→ **WHAT YOU ARE ASKED TO DO**:
Among the records that follow, set down only the lines from the one containing "N'est-ce pas l’excès" to the one containing "La vérité tyrannique", both included, exactly.

→ **INPUT RECORDS**:
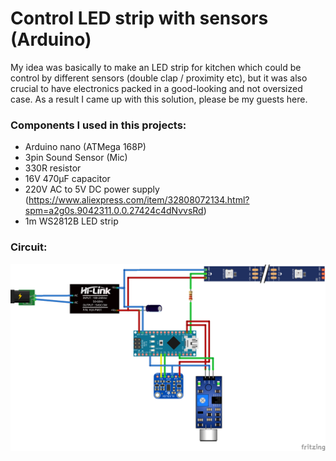 Control LED strip with sensors (Arduino)
========================================

My idea was basically to make an LED strip for kitchen which could be control by different sensors (double clap / proximity etc), but it was also crucial to have electronics packed in a good-looking and not oversized case. As a result I came up with this solution, please be my guests here.

### Components I used in this projects:
* Arduino nano (ATMega 168P)
* 3pin Sound Sensor (Mic) 
* 330R resistor
* 16V 470µF capacitor
* 220V AC to 5V DC power supply (https://www.aliexpress.com/item/32808072134.html?spm=a2g0s.9042311.0.0.27424c4dNvvsRd)
* 1m WS2812B LED strip 

### Circuit:
![Circuit](/img/LED_strip_w_sensors.png) 
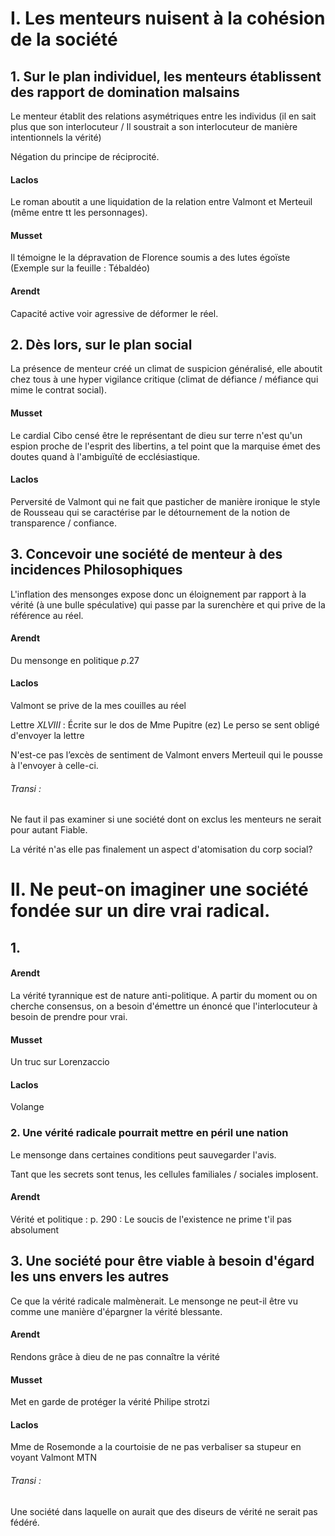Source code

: # I. Les menteurs nuisent à la cohésion de la société
## 1. Sur le plan individuel, les menteurs établissent des rapport de domination malsains
Le menteur établit des relations asymétriques entre les individus
(il en sait plus que son interlocuteur / Il soustrait a son interlocuteur de manière intentionnels la vérité)

Négation du principe de réciprocité. 

#### Laclos
Le roman aboutit a une liquidation de la relation entre Valmont et Merteuil (même entre tt les personnages). 

#### Musset
Il témoigne le la dépravation de Florence soumis a des lutes égoïste (Exemple sur la feuille : Tébaldéo)

#### Arendt
Capacité active voir agressive de déformer le réel. 

## 2. Dès lors, sur le plan social
La présence de menteur créé un climat de suspicion généralisé, elle aboutit chez tous à une hyper vigilance critique (climat de défiance / méfiance qui mime le contrat social).

#### Musset
Le cardial Cibo censé être le représentant de dieu sur terre n'est qu'un espion proche de l'esprit des libertins, a tel point que la marquise émet des doutes quand à l'ambiguïté de ecclésiastique.

#### Laclos
Perversité de Valmont qui ne fait que pasticher de manière ironique le style de Rousseau qui se caractérise par le détournement de la notion de transparence / confiance. 


## 3. Concevoir une société de menteur à des incidences Philosophiques
L'inflation des mensonges expose donc un éloignement par rapport à la vérité (à une bulle spéculative) qui passe par la surenchère et qui prive de la référence au réel. 

#### Arendt
Du mensonge en politique $p.27$

#### Laclos
Valmont se prive de la mes couilles au réel

Lettre $XLVIII$ : Écrite sur le dos de Mme Pupitre (ez)
Le perso se sent obligé d'envoyer la lettre

N'est-ce pas l’excès de sentiment de Valmont envers Merteuil qui le pousse à l'envoyer à celle-ci. 

###### Transi : 
Ne faut il pas examiner si une société dont on exclus les menteurs ne serait pour autant Fiable. 

La vérité n'as elle pas finalement un aspect d'atomisation du corp social? 

# II. Ne peut-on imaginer une société fondée sur un dire vrai radical. 
## 1. 
#### Arendt
La vérité tyrannique est de nature anti-politique. 
A partir du moment ou on cherche consensus, on a besoin d'émettre un énoncé que l'interlocuteur à besoin de prendre pour vrai. 

#### Musset
Un truc sur Lorenzaccio

#### Laclos
Volange

### 2. Une vérité radicale pourrait mettre en péril une nation
Le mensonge dans certaines conditions peut sauvegarder l'avis. 

Tant que les secrets sont tenus, les cellules familiales / sociales implosent. 

#### Arendt
Vérité et politique : 
p. 290 : Le soucis de l'existence ne prime t'il pas absolument


## 3. Une société pour être viable à besoin d'égard les uns envers les autres 
Ce que la vérité radicale malmènerait. 
Le mensonge ne peut-il être vu comme une manière d'épargner la vérité blessante. 

#### Arendt
Rendons grâce à dieu de ne pas connaître la vérité 

#### Musset
Met en garde de protéger la vérité 
Philipe strotzi

#### Laclos
Mme de Rosemonde a la courtoisie de ne pas verbaliser sa stupeur en voyant Valmont 
MTN

###### Transi : 
Une société dans laquelle on aurait que des diseurs de vérité ne serait pas fédéré.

→ **SOLUTION TO THIS EXERCISE**:
N'est-ce pas l’excès de sentiment de Valmont envers Merteuil qui le pousse à l'envoyer à celle-ci. 

###### Transi : 
Ne faut il pas examiner si une société dont on exclus les menteurs ne serait pour autant Fiable. 

La vérité n'as elle pas finalement un aspect d'atomisation du corp social? 

# II. Ne peut-on imaginer une société fondée sur un dire vrai radical. 
## 1. 
#### Arendt
La vérité tyrannique est de nature anti-politique. 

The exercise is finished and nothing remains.